### Text extract
= = = =

# Other > Site Related Discussion & News >  Membership Status / Administrative Contact Information

## CreativeCoPilot

Just curious as to general administrative contact information.  I have had a couple issues with my backend settings (specifically receiving updates as to new comments, and my timestamps on posts just being totally off).  
Frankly, I just don't know who to contact for this.

Also, regarding membership status levels, I was curious if this was based on how many posts you've made, or what exactly.  Just wondering.

Thanks.
CreativeCoPilot : Junior Member

----------


## Eddie

hey that would be me. sorry, I had my first child born tonight.  will get to your issues asap
eddie

----------


## CreativeCoPilot

Well, if there was ever an excuse, I suppose that is an acceptable one, hahah..  CONGRATS!!!

----------


## MysteryAlabaster

> hey that would be me. sorry, I had my first child born tonight.  will get to your issues asap
> eddie



Congrats on having 123 posts!

123.jpg

----------


## Eddie

OK, have some time.  Baby is sleeping LOL.

As for the ranks, they are based on posts. They are the default Vbulletin settings.  I haven't gotten around to changing them. Any ideas for rank names, and posts to achieve these ranks would be awesome  :Smile: 

As for your backend issues. Honestly I have no idea what is causing that.  What are all the issues that you are having?  I will try and look into them the best I can.

Eddie

----------


## CreativeCoPilot

Hmm... I suppose something to the extent of: 
Engineer
Staff Engineer
Senior Engineer
Principal Engineer
Chief Engineer

In regards to the backend, a member level doesn't change for previous posts once it reaches the "x" point.  
See following image:
Member Level.jpg

Two posts.  One changed, but the previous didn't. Odd.

Also, on the back end, I had to manually select that I wanted to subscribe to posts when commenting.  To me, that should be set as a default.  I couldn't figure out why I wasn't receiving a notification in my email when something new was happening to a thread.

Last, the timecodes on my posts were off.  Typically there is a setting in the back end for the user to select their own location or time zone, though I didn't see this on VBoard's.  Hmm....

----------


## CreativeCoPilot

Yeah, just doing a quick test right now.  My local time is 3:57 PM, and the timestamp for my post is 10:57PM.  
There needs to be a region preference setting somewhere in the back end.  Maybe I just didn't see it.

----------


## MysteryAlabaster

> Yeah, just doing a quick test right now.  My local time is 3:57 PM, and the timestamp for my post is 10:57PM.  
> There needs to be a region preference setting somewhere in the back end.  Maybe I just didn't see it.



Timestamp for your post shows as 6:57 PM for me over in Eastern...


//EDIT: Time right now is 11:28 PM and the timestamp shows as 11:27 PM, so mine is fine...

----------


## CreativeCoPilot

One issue down.

Time.jpg

----------


## Eddie

> Hmm... I suppose something to the extent of: 
> Engineer
> Staff Engineer
> Senior Engineer
> Principal Engineer
> Chief Engineer


OK, there is another thread about this.  I'll post your suggestions.  




> In regards to the backend, a member level doesn't change for previous posts once it reaches the "x" point.  
> See following image:
> Member Level.jpg
> 
> Two posts.  One changed, but the previous didn't. Odd.


Odd I agree. It might be something that needs to update when the counters on the site update daily.




> Also, on the back end, I had to manually select that I wanted to subscribe to posts when commenting.  To me, that should be set as a default.  I couldn't figure out why I wasn't receiving a notification in my email when something new was happening to a thread.


I've changed it so that you get notifications of PMs.  However, I don't know if we should make it send email notifications for subscribed threads or not.  Might get annoying to some.  What do you guys think?

Eddie

----------


## CreativeCoPilot

In the instance of Facebook, you're automatically "subscribed" to a conversation when you make a comment.  I would do the same.  The real question for me though is how easily it is to UN-subscribe.

----------


## Eddie

OK, I enabled this for all new members that have signed up.  You will probably still have to edit this in your settings.  Let me know if you have any issues.

Eddie

----------

= = = =

### Raw data
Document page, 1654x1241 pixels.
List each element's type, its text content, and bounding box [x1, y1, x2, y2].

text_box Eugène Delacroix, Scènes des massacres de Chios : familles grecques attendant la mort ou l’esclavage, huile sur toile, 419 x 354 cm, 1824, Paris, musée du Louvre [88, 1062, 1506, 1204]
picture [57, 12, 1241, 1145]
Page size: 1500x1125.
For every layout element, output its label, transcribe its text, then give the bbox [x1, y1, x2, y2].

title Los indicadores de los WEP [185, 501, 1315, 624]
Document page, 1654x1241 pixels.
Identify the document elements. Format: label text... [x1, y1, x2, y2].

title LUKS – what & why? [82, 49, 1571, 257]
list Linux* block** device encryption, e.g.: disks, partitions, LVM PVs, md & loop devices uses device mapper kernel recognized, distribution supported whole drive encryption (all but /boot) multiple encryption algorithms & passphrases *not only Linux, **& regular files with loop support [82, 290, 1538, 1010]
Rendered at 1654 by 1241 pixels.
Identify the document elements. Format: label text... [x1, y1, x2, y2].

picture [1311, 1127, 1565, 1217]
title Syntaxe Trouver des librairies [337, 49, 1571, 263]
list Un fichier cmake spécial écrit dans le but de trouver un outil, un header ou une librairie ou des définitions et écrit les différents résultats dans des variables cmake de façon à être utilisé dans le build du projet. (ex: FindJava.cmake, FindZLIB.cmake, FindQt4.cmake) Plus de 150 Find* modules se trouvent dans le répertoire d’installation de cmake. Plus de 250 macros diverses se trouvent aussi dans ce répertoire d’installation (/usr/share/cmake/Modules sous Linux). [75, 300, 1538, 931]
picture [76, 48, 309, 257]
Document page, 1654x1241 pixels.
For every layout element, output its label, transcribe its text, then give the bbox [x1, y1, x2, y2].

= = = =

### Tasks for this exercise
- A) Reproduce the forum thread from "OK, there is" up to and including "site update daily.".
- B) In the forum thread, what are the membership ranks based on?

### List of solutions
- A)
OK, there is another thread about this.  I'll post your suggestions.  




> In regards to the backend, a member level doesn't change for previous posts once it reaches the "x" point.  
> See following image:
> Member Level.jpg
> 
> Two posts.  One changed, but the previous didn't. Odd.


Odd I agree. It might be something that needs to update when the counters on the site update daily.

- B) The ranks are based on posts.